Dalam lapangan tasauf amali muncul pemuka-pemuka tarekat yang besar antara lain adalah Abdul Qodir al Jaelani (470 – 561 H) di Bagdad, pendiri tarekat Qodiriyah; Ahmad bin Ali Abdul Abbas al Rifa’I (578 H) di Iraq, pendiri tarekat Rifa’iyah; Abu an Najib as Suhrowardi (490 – 563 H) dan Syihabuddin Abu Hafs Umar bin Abdullah as Suhrowardi (539 – 632 H) anak saudaranya, keduanya pendiri tarekat Suhrowardiyah; Abdul Hasan Aly as Sadzily (w 66 H) di Tunisia, Pemdiri tarekat Syadziliyah; dan Sayid Ahmad al Badawy (596 – 675 H) di Mesir pendiri tarekat Ahmadiyah.

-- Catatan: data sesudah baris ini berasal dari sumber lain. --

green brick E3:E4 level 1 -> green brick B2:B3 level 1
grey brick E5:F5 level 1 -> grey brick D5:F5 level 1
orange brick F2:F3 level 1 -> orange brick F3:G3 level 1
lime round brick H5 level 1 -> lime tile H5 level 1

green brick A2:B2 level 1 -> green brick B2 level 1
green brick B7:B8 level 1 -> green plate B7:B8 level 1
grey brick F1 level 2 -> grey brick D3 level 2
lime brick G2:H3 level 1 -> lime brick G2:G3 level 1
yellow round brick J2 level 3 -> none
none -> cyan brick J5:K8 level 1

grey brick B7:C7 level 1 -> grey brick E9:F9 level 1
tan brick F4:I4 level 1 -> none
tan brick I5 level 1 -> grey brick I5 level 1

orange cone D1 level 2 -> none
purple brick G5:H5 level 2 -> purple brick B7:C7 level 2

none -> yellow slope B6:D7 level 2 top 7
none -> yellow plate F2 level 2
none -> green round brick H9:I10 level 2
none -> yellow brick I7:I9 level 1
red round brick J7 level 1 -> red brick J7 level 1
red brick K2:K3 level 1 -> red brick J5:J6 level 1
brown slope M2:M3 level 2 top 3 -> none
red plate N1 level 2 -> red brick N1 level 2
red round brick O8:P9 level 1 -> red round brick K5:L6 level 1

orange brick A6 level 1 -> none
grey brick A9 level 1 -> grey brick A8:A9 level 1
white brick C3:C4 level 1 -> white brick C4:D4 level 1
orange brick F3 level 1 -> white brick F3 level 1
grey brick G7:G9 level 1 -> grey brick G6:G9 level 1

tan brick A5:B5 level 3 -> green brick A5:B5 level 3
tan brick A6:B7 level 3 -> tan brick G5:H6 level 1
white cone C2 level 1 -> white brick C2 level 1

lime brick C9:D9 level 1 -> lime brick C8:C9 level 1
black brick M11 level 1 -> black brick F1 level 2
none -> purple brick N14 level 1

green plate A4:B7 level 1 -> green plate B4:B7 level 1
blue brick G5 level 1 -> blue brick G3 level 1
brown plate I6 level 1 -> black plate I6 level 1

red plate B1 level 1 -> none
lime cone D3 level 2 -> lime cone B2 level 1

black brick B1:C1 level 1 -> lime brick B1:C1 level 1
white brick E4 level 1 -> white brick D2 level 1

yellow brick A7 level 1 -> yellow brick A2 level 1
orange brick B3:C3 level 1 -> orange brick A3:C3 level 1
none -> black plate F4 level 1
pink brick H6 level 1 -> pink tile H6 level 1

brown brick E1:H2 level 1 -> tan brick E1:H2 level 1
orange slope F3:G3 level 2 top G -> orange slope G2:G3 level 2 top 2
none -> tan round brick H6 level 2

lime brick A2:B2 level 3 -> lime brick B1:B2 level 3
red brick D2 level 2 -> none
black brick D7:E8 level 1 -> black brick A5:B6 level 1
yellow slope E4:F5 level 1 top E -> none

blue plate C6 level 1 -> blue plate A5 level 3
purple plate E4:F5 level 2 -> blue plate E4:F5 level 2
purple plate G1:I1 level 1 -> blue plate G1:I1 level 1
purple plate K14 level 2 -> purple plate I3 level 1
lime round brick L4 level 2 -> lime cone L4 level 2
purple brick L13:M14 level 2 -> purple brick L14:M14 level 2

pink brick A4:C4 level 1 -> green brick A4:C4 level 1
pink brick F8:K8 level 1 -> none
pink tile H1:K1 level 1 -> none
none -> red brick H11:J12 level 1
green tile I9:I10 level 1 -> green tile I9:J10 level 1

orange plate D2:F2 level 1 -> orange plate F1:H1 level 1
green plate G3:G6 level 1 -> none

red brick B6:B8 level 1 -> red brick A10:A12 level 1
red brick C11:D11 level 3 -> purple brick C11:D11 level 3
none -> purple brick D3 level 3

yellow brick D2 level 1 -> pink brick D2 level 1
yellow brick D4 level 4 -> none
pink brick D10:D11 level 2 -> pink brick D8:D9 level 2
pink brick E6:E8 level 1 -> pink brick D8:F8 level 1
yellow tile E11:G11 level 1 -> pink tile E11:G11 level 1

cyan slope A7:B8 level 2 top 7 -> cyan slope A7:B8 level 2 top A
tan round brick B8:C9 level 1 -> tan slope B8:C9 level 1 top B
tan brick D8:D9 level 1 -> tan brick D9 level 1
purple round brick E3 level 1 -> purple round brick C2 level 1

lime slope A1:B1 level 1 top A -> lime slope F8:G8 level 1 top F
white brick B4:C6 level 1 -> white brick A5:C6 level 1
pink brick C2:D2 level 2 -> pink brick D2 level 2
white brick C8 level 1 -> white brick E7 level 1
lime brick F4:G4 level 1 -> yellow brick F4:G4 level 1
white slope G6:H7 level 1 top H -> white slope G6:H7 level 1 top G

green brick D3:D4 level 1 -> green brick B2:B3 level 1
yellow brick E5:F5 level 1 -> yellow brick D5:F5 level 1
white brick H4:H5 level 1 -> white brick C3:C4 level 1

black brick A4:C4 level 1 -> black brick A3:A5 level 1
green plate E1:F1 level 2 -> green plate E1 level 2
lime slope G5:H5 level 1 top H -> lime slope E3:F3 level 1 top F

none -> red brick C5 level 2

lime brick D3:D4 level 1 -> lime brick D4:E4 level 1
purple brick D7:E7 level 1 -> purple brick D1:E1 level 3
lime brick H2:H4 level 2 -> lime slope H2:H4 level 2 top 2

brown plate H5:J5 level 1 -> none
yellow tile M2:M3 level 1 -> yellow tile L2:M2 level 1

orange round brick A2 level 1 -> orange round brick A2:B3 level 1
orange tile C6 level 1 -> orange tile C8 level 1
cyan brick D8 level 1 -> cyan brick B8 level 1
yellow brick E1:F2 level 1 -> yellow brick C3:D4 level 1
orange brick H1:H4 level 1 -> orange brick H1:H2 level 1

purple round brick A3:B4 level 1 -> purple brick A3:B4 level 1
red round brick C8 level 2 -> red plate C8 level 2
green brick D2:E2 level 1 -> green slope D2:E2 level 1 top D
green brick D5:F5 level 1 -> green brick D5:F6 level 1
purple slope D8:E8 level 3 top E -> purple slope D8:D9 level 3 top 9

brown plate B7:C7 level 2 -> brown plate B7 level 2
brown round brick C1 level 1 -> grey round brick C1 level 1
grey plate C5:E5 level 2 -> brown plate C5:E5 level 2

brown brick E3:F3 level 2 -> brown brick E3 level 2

Sesudah abda ke 7 H tidak ada lagi tokoh-tokoh besar yang membawa ide tersendiri dalam pengetahuan tasauf. Kebanyakan dari mereka hanya mengembangkan ide para pendahulunya. Misalnya Abdul Karim bin Ibrahim Al Jilli (832 H) dengan bukunya Al Insan Al Kamil (manusia yang sempurna).

Ia hanya melacak kembali teori wahdatul wujud. Pada masa ini datang pula Abdul Wahad as Sya’roni (898 – 973 H) seorang sufi yang berpengetahuan luas tetapi tidak kritis dan buku-bukunya penuh tahayul serta ungkapan-ungkapan yang menonjolkan diri sendiri. Kemudian datang pula Syekh Muhammad Isa Sindhi Al Burhanpuri al Hindi (w 1030 H ) dengan bukunya yang berjudul Al Tuhfatul Mursalah (kiriman cendera mata) yang mengembangkan teori Wahdatul wujud menjadi ajaran “ Martabat Tujuh”.